++++ Exercise text ++++

Sunday River has enough terrain to cover, even with their massive snowmaking system. I don't see it happening.


----------



## Smellytele (Nov 19, 2015)

The Crotch should think about open the original part of the Crotch


----------



## deadheadskier (Nov 19, 2015)

would love to see it.  Wonder if they'd get an ROI though


----------



## Gforce (Nov 19, 2015)

thetrailboss said:


> Hate to say it, but I agree.  Regulations, lack of capital, and economics are all reasons.
> 
> Out here in Utah there are a few projects on the drawing boards, but they are fraught with challenges.
> 
> ...





Exactly.  Skier visits are down 5% year over year and snow sports is practically a zero growth business.  The East is an entirely different animal than out west due to altitude, climate, expansive land, regulations, etc.. There's basically no meaningful expansions happening in the NE. Small scale Cap Ex limited to snow-making upgrades, cut a new trail, replace an ancient lift, refurb a 1970's ski lodge etc. etc.. nothing exciting, that's about it.

The recent M&A activity with big resort operators and associated capital- the shear numbers/stats of the West's resorts & visits enable expansion, although probably temporary. 

Back East ...forgettaboutit.


----------



## Jully (Nov 19, 2015)

Newpylong said:


> Sunday River has enough terrain to cover, even with their massive snowmaking system. I don't see it happening.

++++ Supplied data ++++

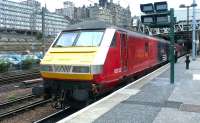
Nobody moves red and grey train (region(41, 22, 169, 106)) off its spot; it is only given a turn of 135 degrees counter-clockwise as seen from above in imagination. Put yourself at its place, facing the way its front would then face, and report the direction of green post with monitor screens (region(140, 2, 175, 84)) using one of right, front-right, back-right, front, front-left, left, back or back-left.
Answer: front-left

++++

Directions for this task. Resume the forum thread on ski area expansion after its final quoted post, writing the reply that follows.

Result of the task.
In terms of snowmaking the advent of the low energy guns might change this equation. Skier visits is another story and I don't think it'll happen either sadly.

Unless Otten complete phase 1 of the Balsams and then goes off and creates ASC 2.0 and buys back SR and a dozen other resorts (jk).


----------



## ScottySkis (Nov 19, 2015)

Bearpen needs to get opened again in the Catskills.


----------



## Highway Star (Nov 19, 2015)

Gforce said:


> Exactly.  Skier visits are down 5% year over year and snow sports is practically a zero growth business.  The East is an entirely different animal than out west due to altitude, climate, expansive land, regulations, etc.. There's basically no meaningful expansions happening in the NE. Small scale Cap Ex limited to snow-making upgrades, cut a new trail, replace an ancient lift, refurb a 1970's ski lodge etc. etc.. nothing exciting, that's about it.
> 
> The recent M&A activity with big resort operators and associated capital- the shear numbers/stats of the West's resorts & visits enable expansion, although probably temporary.
> 
> Back East ...forgettaboutit.



I'm not so pessimistic.  We have the potential for a renaissance of eastern skiing due to low energy snowguns, $40/barrel oil, wide rocker skis, EB-5 investment, online deals and hopefully lower electricity costs.


----------



## machski (Nov 19, 2015)

Jully said:


> In terms of snowmaking the advent of the low energy guns might change this equation. Skier visits is another story and I don't think it'll happen either sadly.
> 
> Unless Otten complete phase 1 of the Balsams and then goes off and creates ASC 2.0 and buys back SR and a dozen other resorts (jk).



Not going to happen until they complete the planned (and supposedly begun several seasons ago) water pump capacity increase with a direct new pump line to the western side.  The low E guns have left the resort with plenty of air, the water is the low capacity part.


----------



## Rowsdower (Nov 19, 2015)

What would it take for skiing to become a growing industry again, or would you say this is as big as it gets?


----------



## deadheadskier (Nov 19, 2015)

A society with a lot more disposable income.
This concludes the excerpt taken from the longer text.